▶ WORK INSTRUCTIONS: Print the items verbatim from their first line up to and including the line with "0: (269, 990)". Leave the pictures out of your answer.
-.-.-
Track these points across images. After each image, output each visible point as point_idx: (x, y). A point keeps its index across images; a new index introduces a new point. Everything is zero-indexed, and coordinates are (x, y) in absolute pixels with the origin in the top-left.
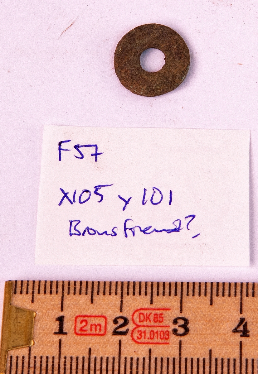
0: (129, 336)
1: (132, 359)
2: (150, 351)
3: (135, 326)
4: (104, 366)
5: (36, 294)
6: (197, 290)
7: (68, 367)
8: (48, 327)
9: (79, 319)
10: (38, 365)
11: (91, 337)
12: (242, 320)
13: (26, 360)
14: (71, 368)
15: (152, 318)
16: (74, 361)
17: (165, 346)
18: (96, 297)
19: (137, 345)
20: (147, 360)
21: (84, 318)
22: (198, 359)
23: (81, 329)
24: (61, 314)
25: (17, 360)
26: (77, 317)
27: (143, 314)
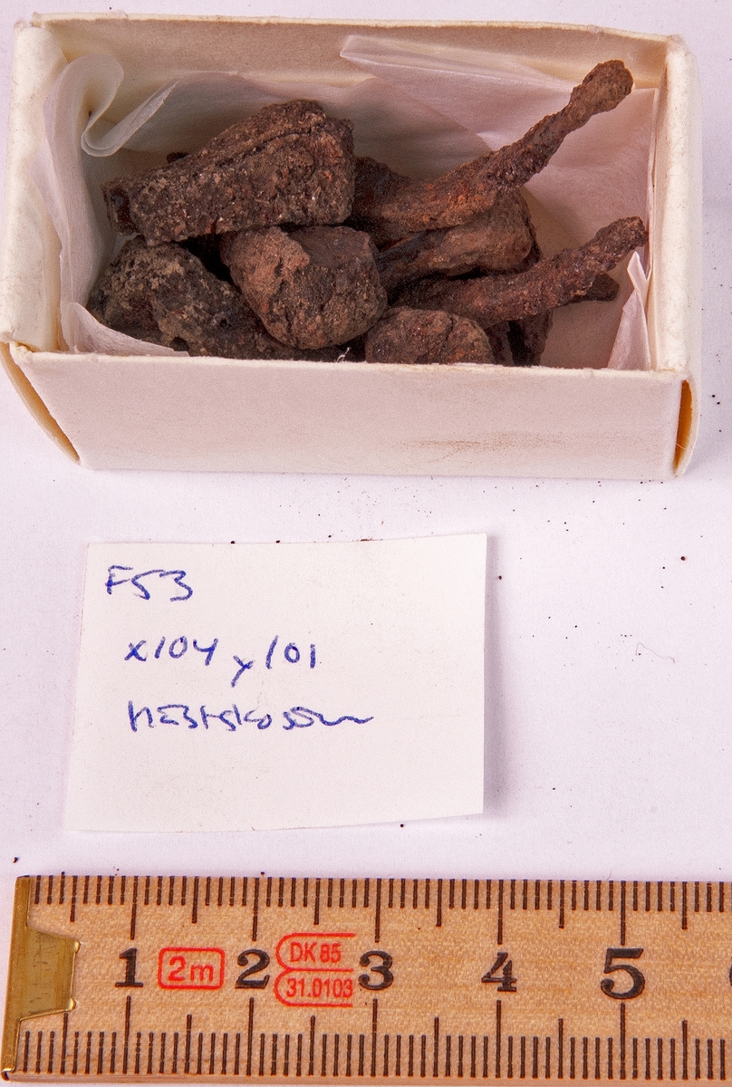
0: (269, 990)
1: (275, 1037)
2: (313, 1020)
3: (282, 970)
4: (219, 1052)
5: (79, 905)
6: (409, 896)
7: (144, 1053)
8: (103, 972)
9: (168, 956)
10: (83, 1050)
11: (192, 992)
12: (502, 957)
13: (59, 1040)
14: (150, 1057)
15: (317, 952)
16: (157, 1041)
17: (344, 1010)
18: (202, 910)
19: (285, 1008)
20: (306, 1040)
21: (177, 954)
22: (411, 1038)
23: (172, 977)
24: (132, 945)
25: (40, 1041)
26: (164, 951)
27: (298, 945)
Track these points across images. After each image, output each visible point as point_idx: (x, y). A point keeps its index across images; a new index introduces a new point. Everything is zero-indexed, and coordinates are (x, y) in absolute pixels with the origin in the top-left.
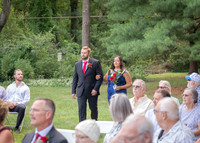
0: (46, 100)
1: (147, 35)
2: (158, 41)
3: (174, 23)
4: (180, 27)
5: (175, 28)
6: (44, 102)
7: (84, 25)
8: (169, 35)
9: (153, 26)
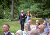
0: (7, 25)
1: (31, 7)
2: (34, 9)
3: (39, 4)
4: (41, 5)
5: (39, 5)
6: (6, 25)
7: (12, 4)
8: (38, 7)
9: (33, 5)
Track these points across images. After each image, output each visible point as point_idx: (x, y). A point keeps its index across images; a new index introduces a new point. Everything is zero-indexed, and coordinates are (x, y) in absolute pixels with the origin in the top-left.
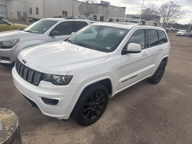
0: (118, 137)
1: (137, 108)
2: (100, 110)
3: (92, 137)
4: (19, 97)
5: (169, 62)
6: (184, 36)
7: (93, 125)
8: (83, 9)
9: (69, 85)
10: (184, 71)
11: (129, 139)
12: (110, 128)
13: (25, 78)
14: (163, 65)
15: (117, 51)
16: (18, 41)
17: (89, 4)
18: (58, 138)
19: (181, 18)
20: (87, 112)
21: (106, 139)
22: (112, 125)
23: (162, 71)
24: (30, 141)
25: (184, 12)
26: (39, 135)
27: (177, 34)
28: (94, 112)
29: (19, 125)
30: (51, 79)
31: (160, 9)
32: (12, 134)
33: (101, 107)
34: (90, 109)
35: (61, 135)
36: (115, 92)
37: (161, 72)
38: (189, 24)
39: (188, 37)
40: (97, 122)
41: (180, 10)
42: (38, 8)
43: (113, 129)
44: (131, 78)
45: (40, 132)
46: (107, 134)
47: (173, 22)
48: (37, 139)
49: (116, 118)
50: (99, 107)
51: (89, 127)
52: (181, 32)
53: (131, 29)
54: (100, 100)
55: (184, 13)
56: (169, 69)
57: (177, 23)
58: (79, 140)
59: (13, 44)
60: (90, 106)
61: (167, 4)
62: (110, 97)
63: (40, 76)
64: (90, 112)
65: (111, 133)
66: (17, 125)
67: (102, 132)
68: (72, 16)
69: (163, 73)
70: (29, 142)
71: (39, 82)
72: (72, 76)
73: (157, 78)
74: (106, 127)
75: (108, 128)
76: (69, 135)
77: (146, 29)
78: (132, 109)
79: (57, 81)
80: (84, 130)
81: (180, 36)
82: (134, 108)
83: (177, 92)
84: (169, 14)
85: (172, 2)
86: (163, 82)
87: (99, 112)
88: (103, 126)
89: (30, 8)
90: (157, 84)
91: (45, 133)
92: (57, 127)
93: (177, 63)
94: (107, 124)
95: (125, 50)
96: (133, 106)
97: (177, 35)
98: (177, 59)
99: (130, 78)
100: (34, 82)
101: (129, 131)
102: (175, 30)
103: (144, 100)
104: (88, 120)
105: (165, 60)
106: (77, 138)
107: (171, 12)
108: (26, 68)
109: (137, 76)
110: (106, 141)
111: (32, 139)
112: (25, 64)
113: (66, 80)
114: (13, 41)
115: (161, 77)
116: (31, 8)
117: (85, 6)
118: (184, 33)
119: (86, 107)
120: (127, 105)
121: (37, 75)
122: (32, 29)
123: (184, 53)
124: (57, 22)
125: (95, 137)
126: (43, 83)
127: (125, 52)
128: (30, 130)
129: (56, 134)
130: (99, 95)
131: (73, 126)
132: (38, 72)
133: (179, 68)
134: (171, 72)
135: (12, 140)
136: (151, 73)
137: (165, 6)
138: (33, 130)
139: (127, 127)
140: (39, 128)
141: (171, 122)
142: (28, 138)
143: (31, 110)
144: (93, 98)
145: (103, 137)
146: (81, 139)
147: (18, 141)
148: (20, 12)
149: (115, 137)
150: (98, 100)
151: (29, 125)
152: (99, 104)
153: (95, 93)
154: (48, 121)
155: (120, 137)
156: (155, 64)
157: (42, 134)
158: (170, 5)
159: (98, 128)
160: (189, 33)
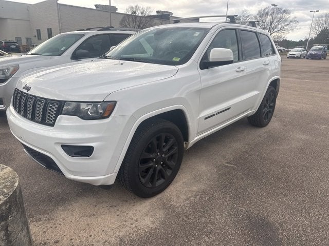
0: (207, 211)
1: (235, 165)
2: (169, 168)
3: (160, 215)
6: (300, 57)
7: (160, 196)
9: (110, 118)
10: (308, 106)
11: (227, 212)
12: (192, 198)
13: (30, 117)
14: (272, 93)
15: (193, 62)
16: (16, 69)
17: (137, 16)
18: (97, 221)
19: (292, 30)
20: (147, 170)
21: (186, 216)
22: (194, 194)
23: (271, 105)
24: (45, 230)
25: (295, 19)
26: (61, 220)
27: (288, 55)
28: (160, 171)
29: (19, 184)
30: (77, 111)
31: (256, 18)
33: (172, 163)
34: (152, 166)
35: (103, 216)
36: (194, 138)
37: (270, 107)
38: (307, 40)
39: (307, 59)
40: (167, 190)
42: (51, 29)
43: (197, 200)
44: (221, 112)
45: (63, 214)
46: (187, 208)
47: (279, 37)
48: (58, 226)
49: (200, 182)
50: (168, 163)
51: (154, 200)
52: (295, 52)
53: (212, 28)
54: (169, 150)
55: (296, 21)
56: (282, 105)
57: (286, 40)
58: (137, 221)
59: (8, 74)
60: (151, 159)
61: (267, 8)
62: (187, 147)
63: (56, 107)
64: (151, 171)
65: (193, 205)
66: (16, 184)
67: (178, 205)
68: (109, 26)
69: (273, 107)
70: (44, 232)
71: (56, 118)
72: (115, 102)
73: (263, 116)
74: (183, 197)
75: (188, 199)
76: (118, 215)
77: (238, 29)
78: (227, 166)
79: (89, 113)
80: (144, 205)
81: (294, 58)
82: (229, 165)
83: (300, 136)
84: (271, 25)
85: (274, 5)
86: (274, 124)
87: (169, 173)
88: (179, 197)
89: (37, 30)
90: (266, 127)
91: (72, 215)
92: (95, 204)
93: (294, 96)
94: (184, 192)
95: (206, 61)
96: (227, 163)
97: (288, 58)
98: (293, 90)
99: (219, 113)
100: (47, 121)
101: (225, 200)
102: (284, 49)
103: (246, 152)
104: (150, 187)
106: (133, 219)
107: (275, 21)
108: (31, 98)
109: (229, 108)
110: (185, 219)
111: (49, 225)
112: (29, 92)
113: (103, 110)
114: (8, 69)
115: (272, 116)
116: (39, 30)
117: (130, 19)
118: (300, 53)
119: (145, 161)
120: (217, 162)
121: (51, 107)
123: (304, 80)
124: (84, 35)
125: (166, 215)
126: (63, 120)
127: (206, 64)
128: (45, 212)
129: (94, 215)
130: (166, 141)
131: (124, 201)
132: (53, 102)
133: (299, 103)
134: (286, 108)
135: (7, 209)
136: (253, 107)
137: (264, 12)
138: (51, 212)
139: (221, 194)
140: (61, 208)
141: (298, 182)
142: (41, 224)
143: (46, 181)
144: (156, 146)
145: (179, 214)
146: (139, 219)
147: (19, 216)
148: (21, 38)
149: (201, 212)
150: (164, 150)
151: (45, 204)
152: (168, 157)
153: (158, 135)
154: (77, 195)
155: (210, 211)
156: (259, 91)
157: (68, 217)
158: (272, 9)
159: (170, 200)
160: (307, 52)
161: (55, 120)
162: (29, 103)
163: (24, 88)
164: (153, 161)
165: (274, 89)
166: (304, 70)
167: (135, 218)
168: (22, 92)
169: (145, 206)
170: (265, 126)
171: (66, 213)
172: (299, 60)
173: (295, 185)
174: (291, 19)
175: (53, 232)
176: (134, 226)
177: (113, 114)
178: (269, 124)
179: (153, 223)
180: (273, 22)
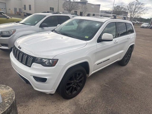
1: (109, 85)
2: (79, 86)
3: (74, 108)
4: (15, 76)
5: (135, 49)
6: (147, 28)
7: (74, 98)
8: (66, 6)
9: (55, 66)
10: (147, 56)
11: (103, 110)
12: (88, 101)
13: (20, 61)
14: (130, 51)
15: (94, 40)
16: (15, 31)
17: (71, 2)
18: (46, 108)
19: (145, 14)
20: (69, 88)
22: (89, 98)
23: (129, 56)
24: (24, 111)
26: (31, 106)
27: (141, 26)
28: (75, 88)
30: (41, 62)
31: (128, 6)
32: (10, 106)
33: (81, 84)
34: (72, 86)
35: (49, 106)
36: (92, 72)
38: (151, 19)
39: (150, 29)
40: (77, 96)
41: (144, 7)
42: (30, 5)
43: (90, 102)
44: (105, 61)
45: (32, 104)
46: (85, 106)
47: (138, 16)
48: (30, 109)
49: (93, 93)
50: (79, 84)
51: (71, 100)
52: (145, 25)
53: (104, 22)
54: (80, 79)
55: (147, 9)
56: (135, 54)
57: (141, 18)
58: (63, 110)
59: (11, 33)
60: (72, 83)
61: (133, 2)
62: (88, 76)
63: (32, 59)
64: (71, 88)
65: (88, 105)
66: (14, 98)
67: (82, 104)
68: (57, 12)
69: (130, 57)
70: (24, 112)
71: (32, 64)
72: (58, 60)
73: (125, 61)
74: (84, 100)
75: (86, 101)
76: (55, 107)
77: (117, 22)
79: (46, 63)
81: (144, 28)
82: (106, 85)
83: (141, 72)
85: (137, 1)
86: (130, 65)
87: (79, 88)
88: (82, 100)
89: (24, 5)
91: (36, 104)
92: (46, 100)
93: (141, 50)
94: (85, 97)
96: (106, 84)
97: (141, 27)
98: (141, 46)
99: (104, 62)
100: (28, 64)
101: (103, 103)
102: (139, 23)
103: (115, 79)
104: (70, 95)
105: (132, 47)
107: (137, 9)
108: (21, 53)
109: (109, 59)
110: (84, 111)
111: (26, 109)
112: (20, 50)
113: (53, 63)
114: (11, 31)
116: (25, 5)
117: (68, 4)
118: (147, 25)
119: (68, 84)
120: (101, 83)
121: (30, 59)
122: (26, 22)
123: (147, 41)
124: (45, 16)
125: (76, 108)
126: (34, 65)
127: (100, 40)
128: (24, 102)
129: (45, 105)
130: (79, 75)
131: (58, 99)
132: (31, 56)
133: (143, 54)
134: (136, 56)
135: (10, 110)
136: (120, 57)
137: (132, 4)
138: (27, 102)
139: (101, 100)
140: (31, 101)
141: (136, 97)
142: (22, 108)
143: (25, 86)
144: (74, 77)
145: (82, 108)
146: (64, 109)
147: (14, 111)
148: (17, 8)
149: (92, 108)
150: (78, 79)
151: (24, 98)
152: (79, 82)
153: (76, 73)
154: (38, 95)
155: (95, 108)
156: (124, 50)
157: (34, 105)
158: (136, 3)
159: (78, 101)
160: (150, 25)
161: (31, 65)
162: (20, 55)
163: (18, 47)
164: (72, 84)
165: (131, 49)
166: (148, 35)
167: (62, 109)
168: (17, 49)
169: (67, 103)
170: (125, 66)
171: (33, 103)
172: (146, 29)
173: (135, 98)
174: (145, 8)
175: (27, 112)
176: (62, 112)
177: (56, 65)
178: (127, 65)
179: (70, 112)
180: (135, 9)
-.-.-
▶ ANSWER FOR THE TASK:
Track these points across images. After each image, output each visible point as point_idx: (x, y). A point keeps its index across images; a new index introduces a new point. Everything is zero-indexed, and coordinates are (x, y) in absolute pixels with the origin in the top-left.
0: (129, 336)
1: (132, 359)
2: (150, 351)
3: (135, 326)
4: (104, 366)
5: (36, 294)
6: (197, 290)
7: (68, 367)
8: (48, 327)
9: (79, 319)
10: (38, 365)
11: (91, 337)
12: (242, 320)
13: (26, 360)
14: (71, 368)
15: (152, 318)
16: (74, 361)
17: (165, 346)
18: (96, 297)
19: (137, 345)
20: (147, 360)
21: (84, 318)
22: (198, 359)
23: (81, 329)
24: (61, 314)
25: (17, 360)
26: (77, 317)
27: (143, 314)
0: (269, 990)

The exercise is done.